22 de fevereiro de 2023

Experiências fora do corpo na Epilepsia


A epilepsia é uma doença que afeta o sistema nervoso e que se caracteriza pela existência de crises recorrentes [1]. Durante essas convulsões epiléticas pode haver perda da consciência concomitante a episódios de movimentos descontrolado do corpo. Em geral, as crises têm curta duração mas, se excederem 5 minutos, necessitam de cuidado médico especial. Crises epiléticas podem resultar em acidentes severos, basta imaginar sua ocorrência no trânsito, por exemplo. Não obstante a existência de muitas drogas avançadas, 30% dos pacientes não tem controle sobre as crises.

As causas para a epilepsia são inúmeras [2]: influência genética, traumas, anormalidades no cérebro, infecções, desordens no desenvolvimento etc. Sua ocorrência está ligada a mudanças na estrutura neural do cérebro. Também existem complicadores tais como a idade, o histórico familiar, a incidência de acidentes vasculares, infecções e demência.

O que acontece à consciência durante a crise epilética é um assunto de interesse científico recente. Há crises em que não ocorre perda da consciência e outras em que ela é afetada. Durante as crises [2], pacientes podem experimentar a sensação de dejà-vu - quando têm a nítida impressão de já terem vivenciado a situação. Ou o seu oposto ocorre: um "jamais vu", em que perdem a capacidade de reconhecer o ambiente em que estão. 

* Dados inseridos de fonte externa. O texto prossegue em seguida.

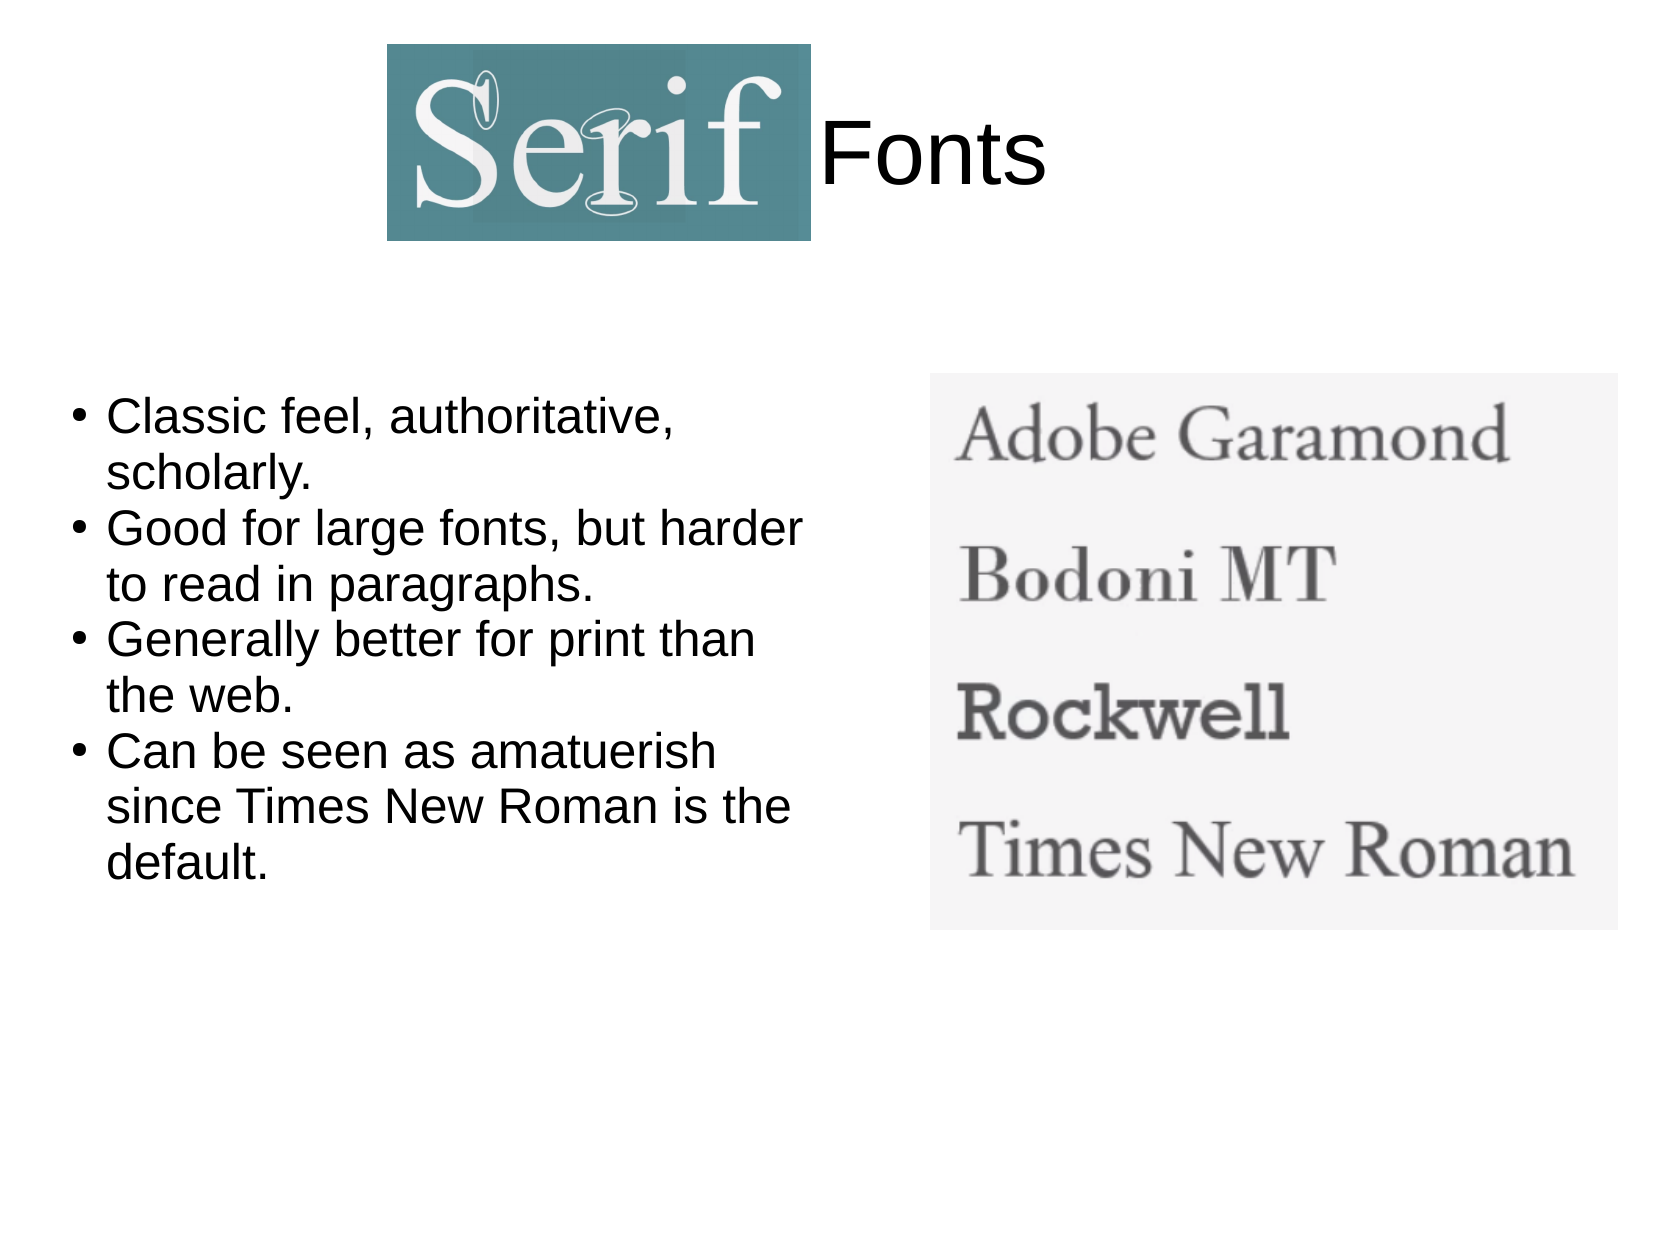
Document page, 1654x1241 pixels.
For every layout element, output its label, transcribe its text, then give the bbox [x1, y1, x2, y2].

picture [387, 44, 811, 241]
title Serif Fonts [82, 49, 1571, 257]
text_box Classic feel, authoritative, scholarly. Good for large fonts, but harder to read in paragraphs. Generally better for print than the web. Can be seen as amatuerish since Times New Roman is the default. [55, 381, 856, 916]
picture [930, 373, 1618, 931]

Por causa da natureza espiritual do ser humano, existem, entretanto, outras experiências "anômalas" registradas durante as crises epiléticas. Exemplos interessantes são descritos por Greyson et al (2014) [3], artigo que encontramos depois das indicações em Muito além dos Neurônios [4] do dr. Nubor O. Facure. Ao se encontrar o primeiro artigo, é possível achar outros como [5] e [6].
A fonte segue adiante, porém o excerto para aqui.